銀行融資による資金調達の特徴を教えます

建物の模型とBANKの文字

従来から起業するにあたってや企業規模拡大のための資金調達の方法の主軸とされてきたのが、銀行融資です。ビジネスの資金繰りの需要のために利用の選択肢には、銀行だけでなくノンバンク系の金融機関のビジネスローンもあります。銀行融資の特徴はノンバンク系の金融機関からの借入に比較すると金利が低く抑えられていることです。ノンバンクの金融機関は、もっぱら与信を行うだけなので融資の原資は銀行などからの借入になります。そのため金利を上乗せして収益をあげるため金利も割高です。これに引き換え銀行は預貯金を原資に融資にまわすので金利は低く抑えることができる訳です。

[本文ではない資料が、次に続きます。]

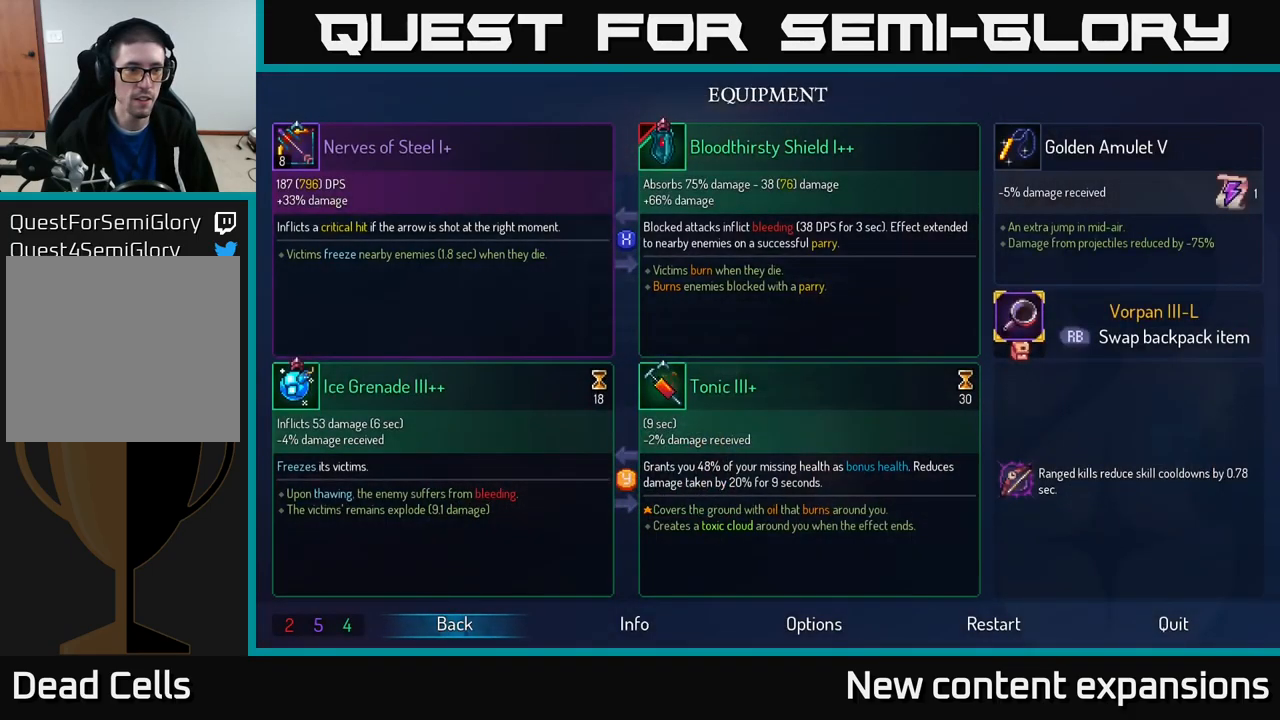
{"buttons": [], "left_stick": "up", "right_stick": "center", "events": [[383, "left_stick", "up"]]}
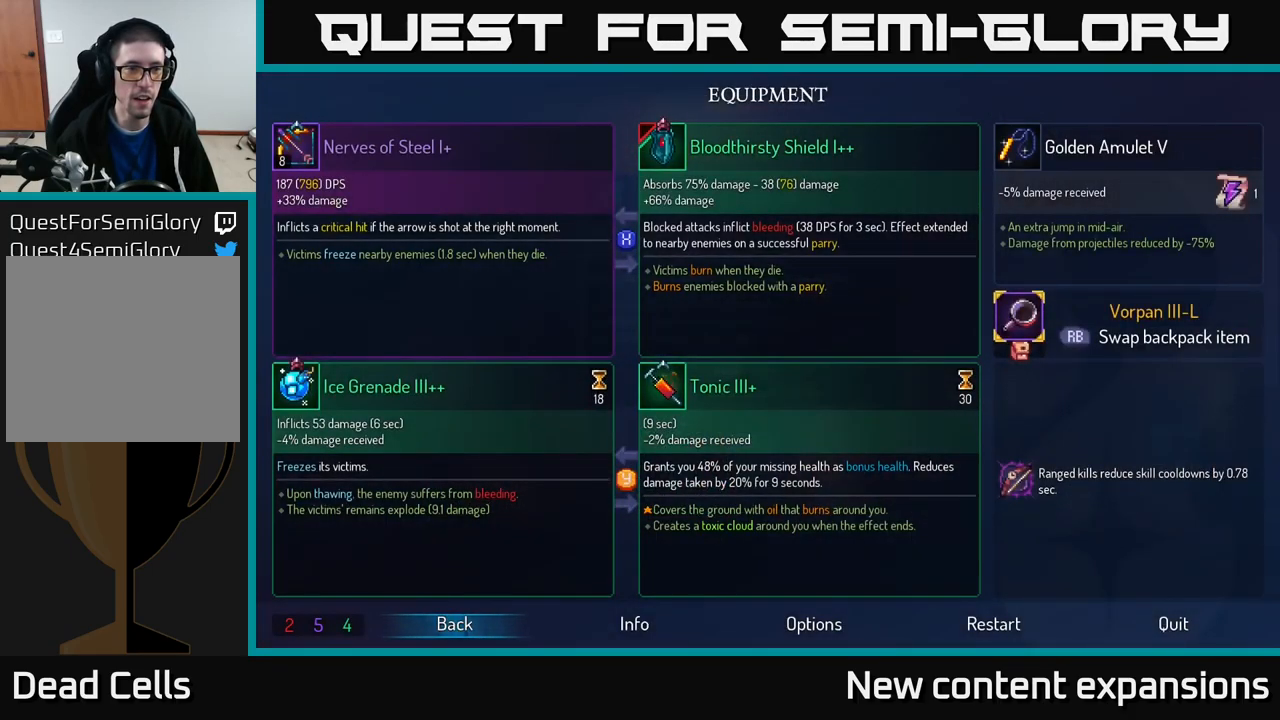
{"buttons": [], "left_stick": "center", "right_stick": "center", "events": [[67, "left_stick", "center"], [333, "left_stick", "left"], [483, "left_stick", "center"]]}
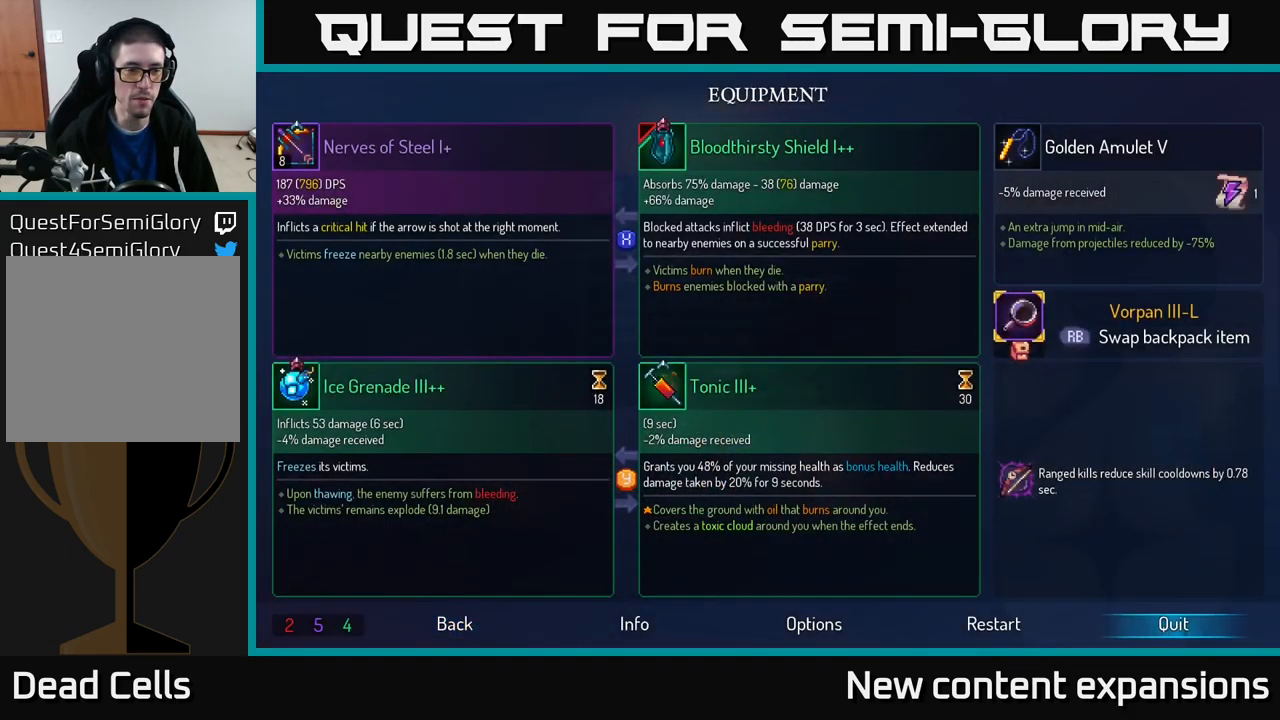
{"buttons": [], "left_stick": "center", "right_stick": "center", "events": []}
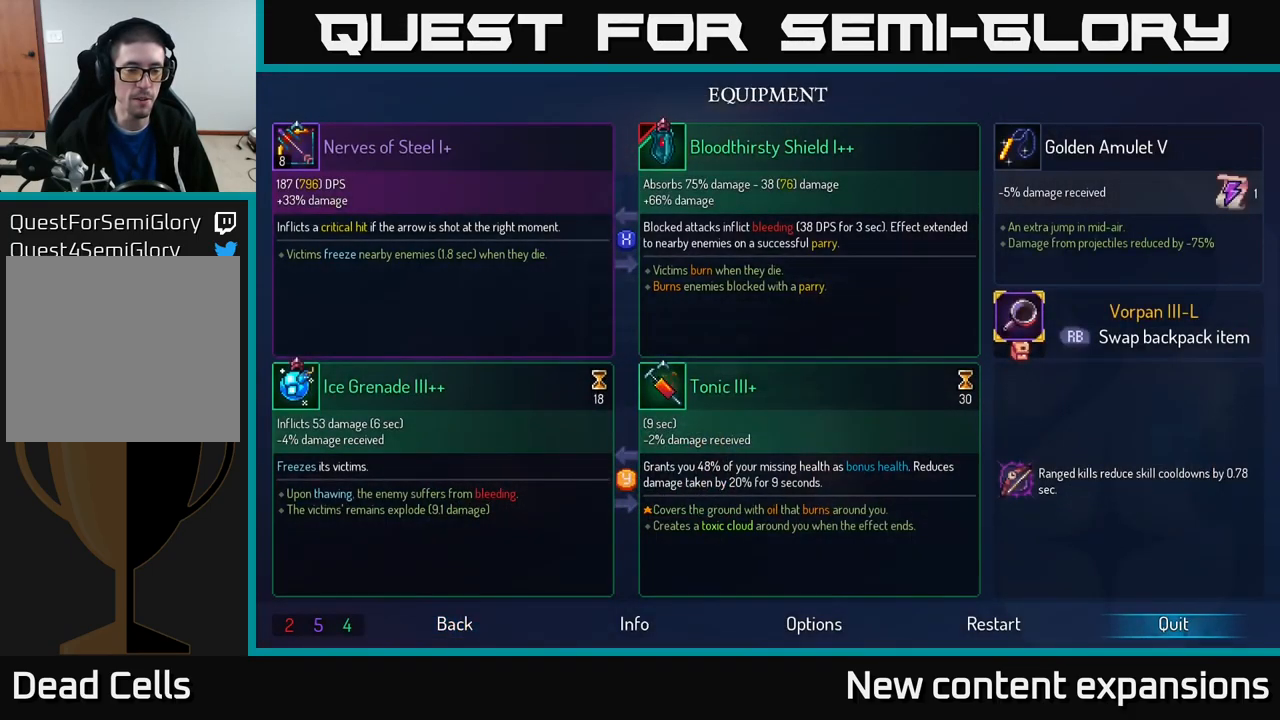
{"buttons": [], "left_stick": "left", "right_stick": "center", "events": [[33, "left_stick", "up-left"], [183, "left_stick", "center"], [400, "left_stick", "left"]]}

銀行融資には大別すると、銀行独自の判断で行うプロパー融資と信用保証協会の保証を受ける融資の二種類です。信用保証協会とは公的な信用保障期間で、融資が焦げついたときは代位弁済してくれるので銀行のリスクも低くなります。地方自治体が主導する中小企業向け融資のなかには、このタイプの融資です。

これに対して銀行の独自の判断で行うプロパー融資は、低金利で借入を得ることが出来る反面、審査を通過するのが難しいという特徴があります。審査を通過するにあたっては、事業の売上や継続年数・バランスシートの状況や今後の企業の成長性など、多角的視点で審査の可否が判断されます。そのためプロパーの銀行融資の審査を通過するには、新規事業や黒字起業でも将来性が見込めない場合には審査を通過出来ない可能性があります。

銀行融資の資金調達のもうひとつの特徴は、何らかの担保を要求されることです。民間の営利企業である銀行は、不良債権化を嫌います。万が一支払いが延滞したときでも担保を処分して貸付金の回収を諮ればリスクを最小化できます。そのため銀行融資では担保の提供を求められるわけです。担保には保証人などの人的担保と土地や建物などの物的担保などに分かれます。土地建物などの不動産がない場合でも、現金などの預貯金も担保になりますが、無担保融資は事業資金捻出の上では困難なのが現実です。そこでめぼしい財産がなければ保証人を立てたり、提携している民間保証会社などと保証契約を締結するのが一般的です。ただし、銀行融資を得るには相当の信用がないと難しいのは否めません。新規事業などでは地方自治体と提携する中小企業融資を利用するのが普通です。プロパーの銀行融資を得るには、事業活動で実績を残し、事業の将来性を納得させることが必要になります。